G7、輸入制限で米孤立 麻生氏、WTO提訴に言及

 【ウィスラー=共同】カナダ西部ウィスラーで開幕した先進七カ国(G7)財務相・中央銀行総裁会議は一日(日本時間二日)、二日目の討議を終えた。鉄鋼輸入制限の適用を拡大して保護主義に傾く米国に麻生太郎財務相が懸念を表明。他国からも反発が相次いで米国は孤立し、結束が揺らいだ。米強硬策に対し一日はカナダが世界貿易機関(WTO)への提訴手続きを開始。麻生氏も記者団に「日本は今の段階で決まっていないが、検討はしている」と言及した。

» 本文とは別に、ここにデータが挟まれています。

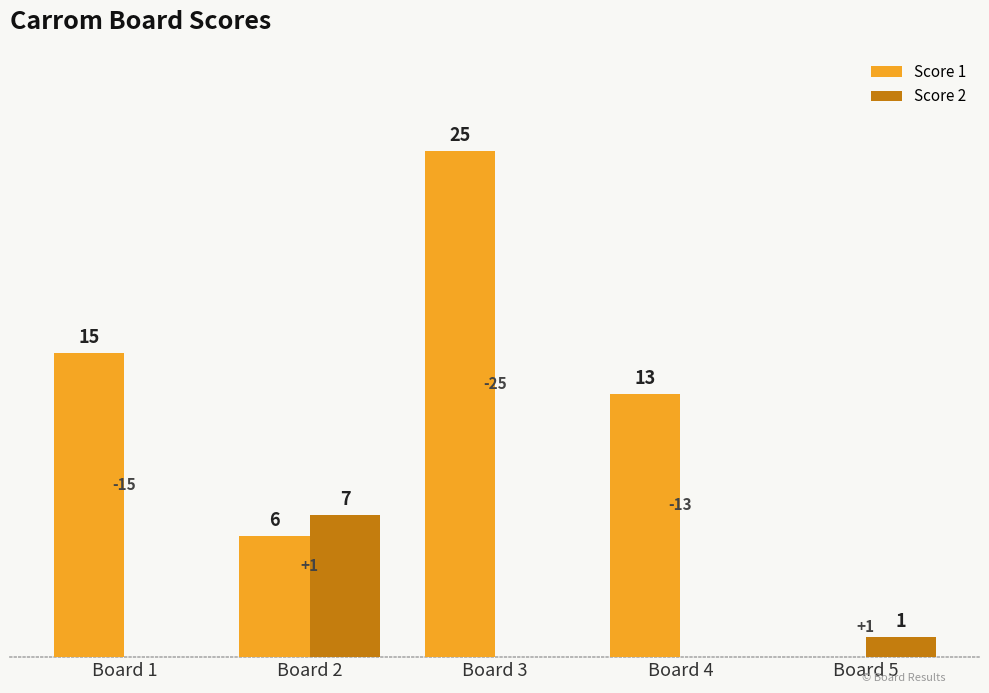

The value of Score 1 at Board 1 is 15. True or false?

True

 結束を重視するG7で特定の国に批判が集中するのは異例。議長国カナダのモルノー財務相は一日の記者会見で、共同声明を「閉幕後に出したい」と意欲を見せたが、日本の同行筋は否定し、擦れ違いが際立った。

 米国は三月、日本などに鉄鋼・アルミニウムの輸入制限を発動し、六月から欧州連合(EU)やカナダなどにも適用した。麻生氏は「極めて遺憾。一方的な保護主義はどの国の利益にもならない」と批判した。不公正貿易の是正を掲げるムニューシン米財務長官は従来見解を変えず、麻生氏によると、米国以外はほぼ認識が一致した。

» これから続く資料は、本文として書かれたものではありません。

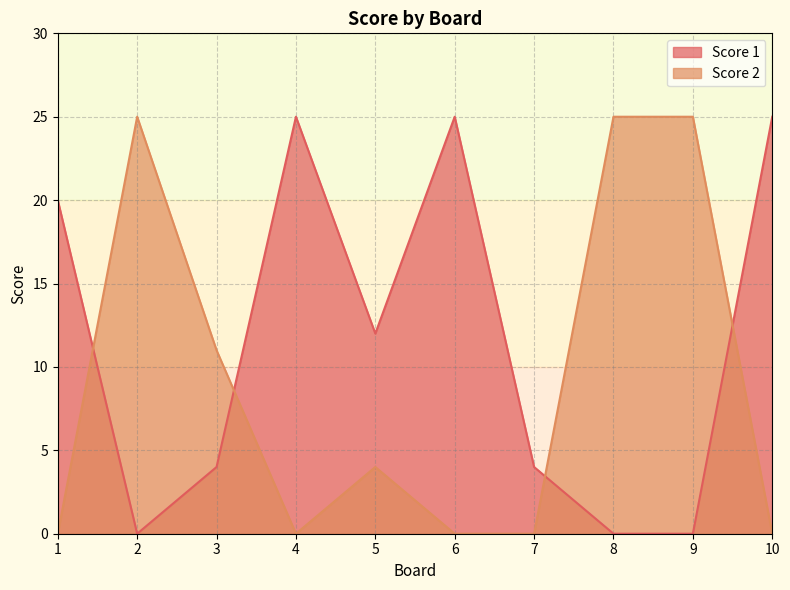

Does the chart display data point markers on the line(s)?

No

 ロイター通信によると、フランスのルメール経済・財務相はムニューシン氏が孤立しているとの認識を記者団に示し「不幸なことに、G7はG6プラス米国になろうとしている」と指摘した。トランプ米政権は自動車の輸入制限も検討している。実行されれば影響は日本車の対米輸出にとどまらず、国際分業の進む部品の調達・供給網に波及し、世界経済に冷や水を浴びせかねない。